Instruction – Copy the lines starting at the line containing "class: Polypodiopsida" and continuing through the end of the items, keeping every word unchanged.

Dataset entries:
-- begin --

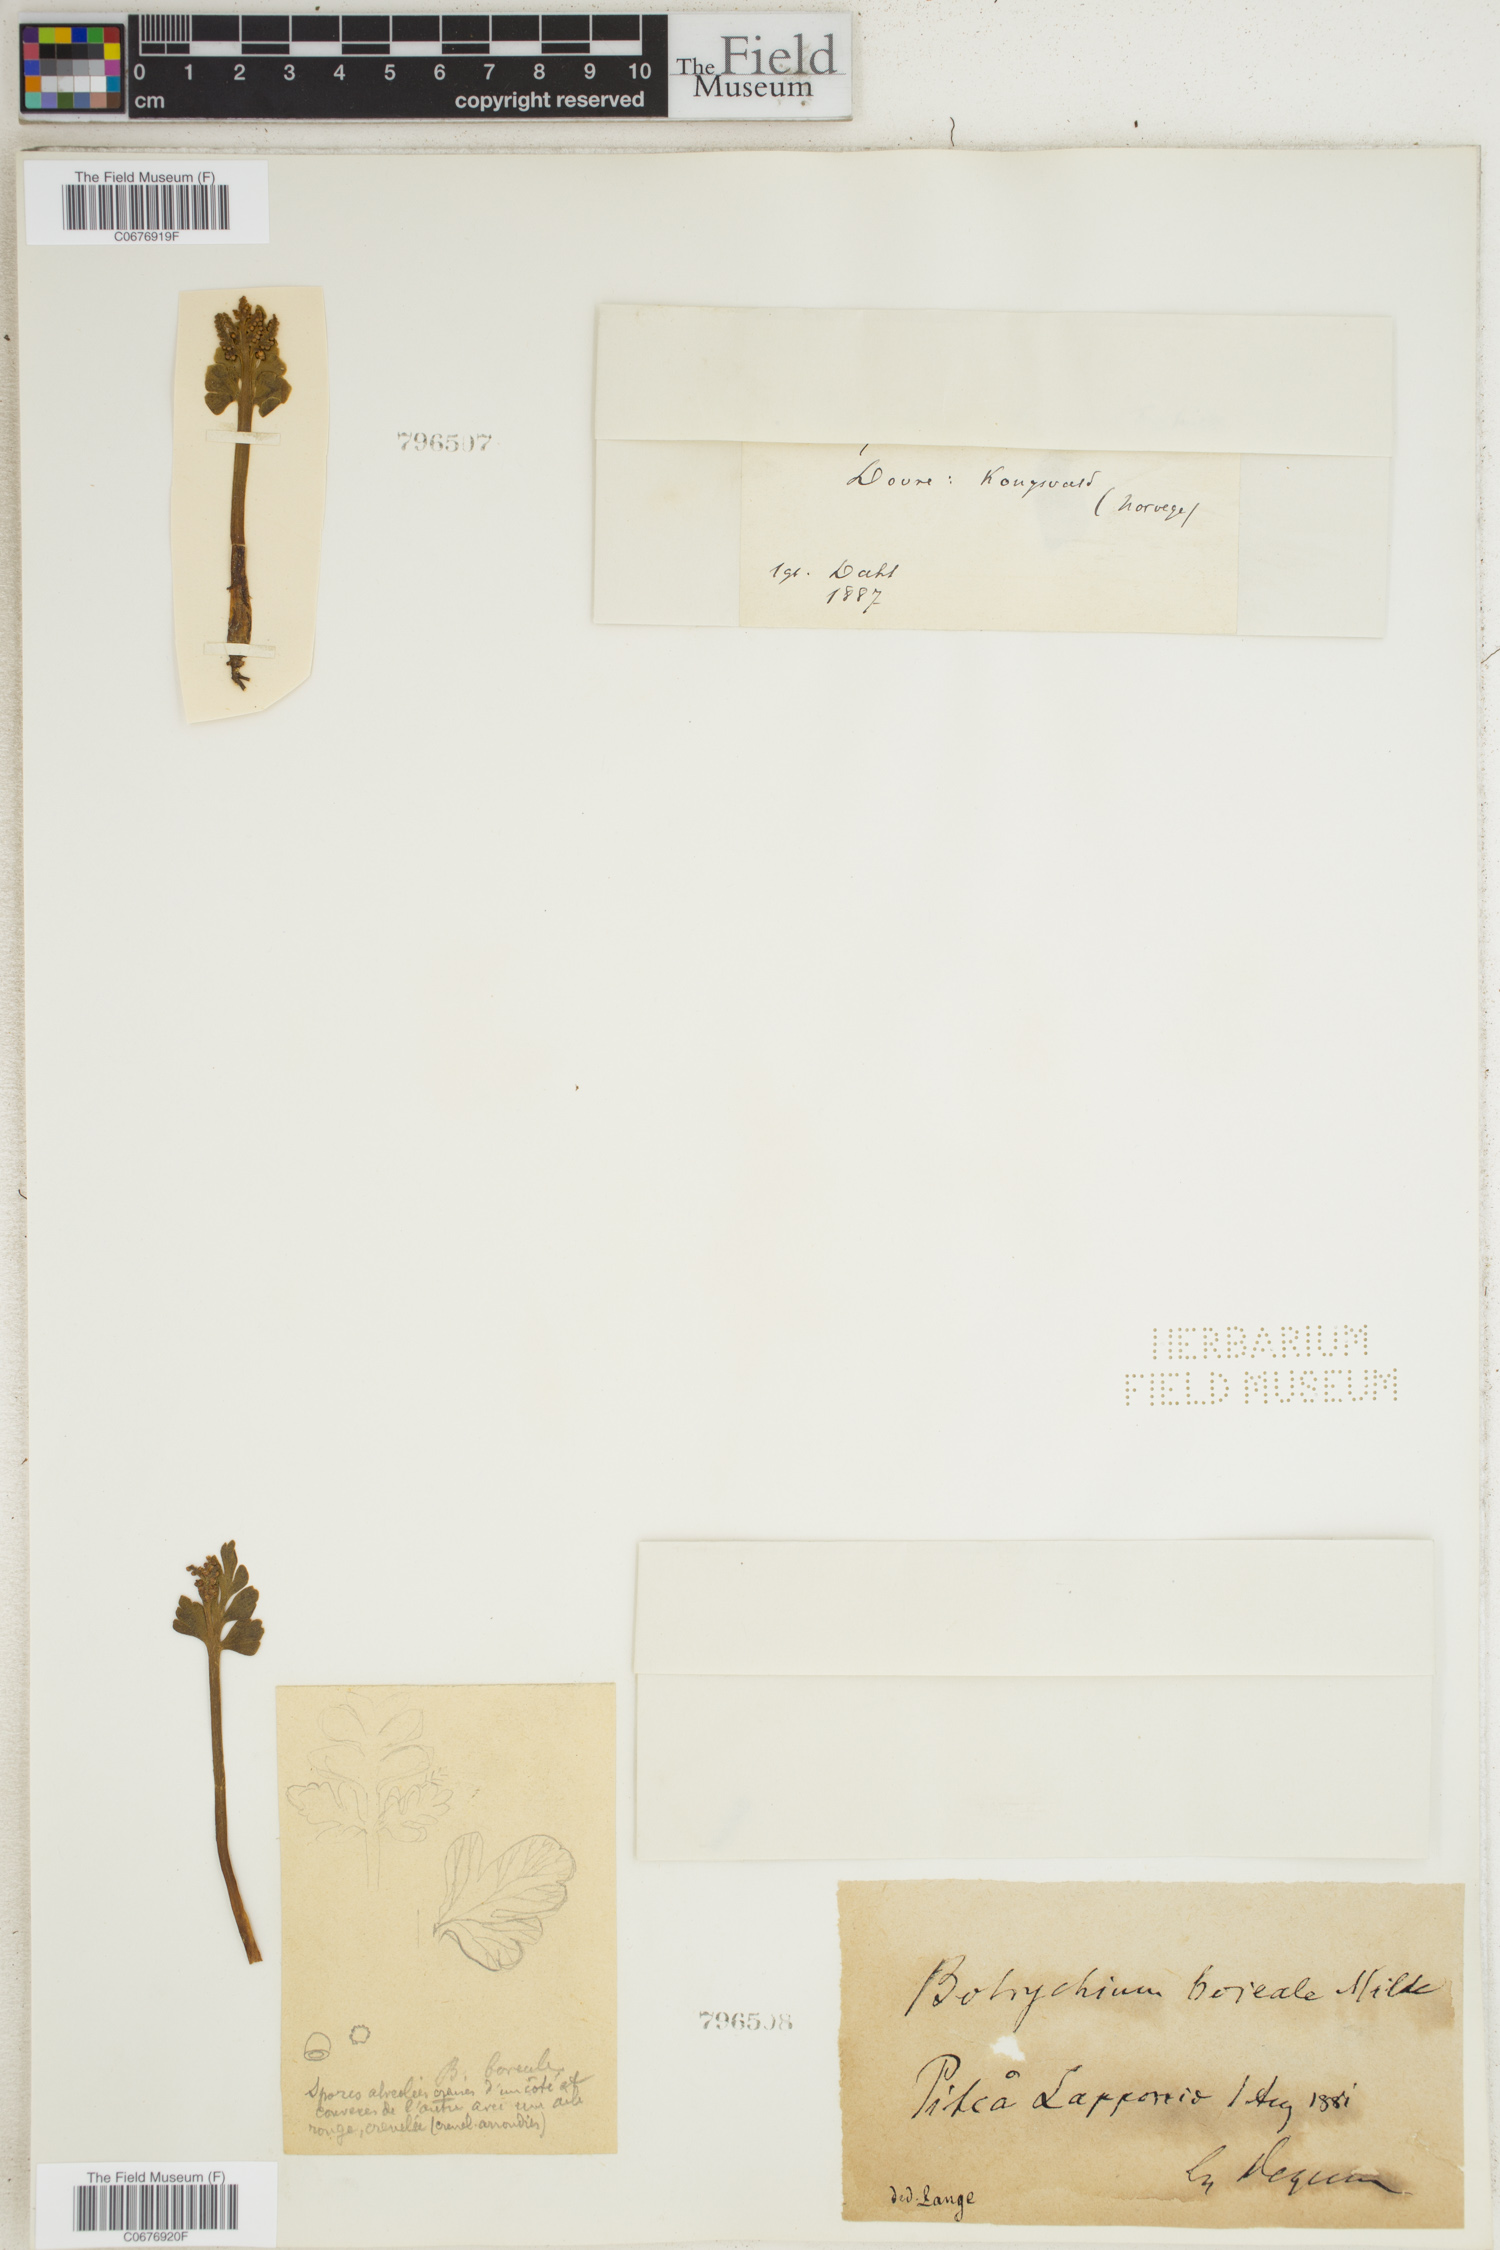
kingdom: Plantae
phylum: Tracheophyta
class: Polypodiopsida
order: Ophioglossales
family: Ophioglossaceae
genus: Botrychium
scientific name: Botrychium boreale
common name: Boreal moonwort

-- end --

Task answer –
class: Polypodiopsida
order: Ophioglossales
family: Ophioglossaceae
genus: Botrychium
scientific name: Botrychium boreale
common name: Boreal moonwort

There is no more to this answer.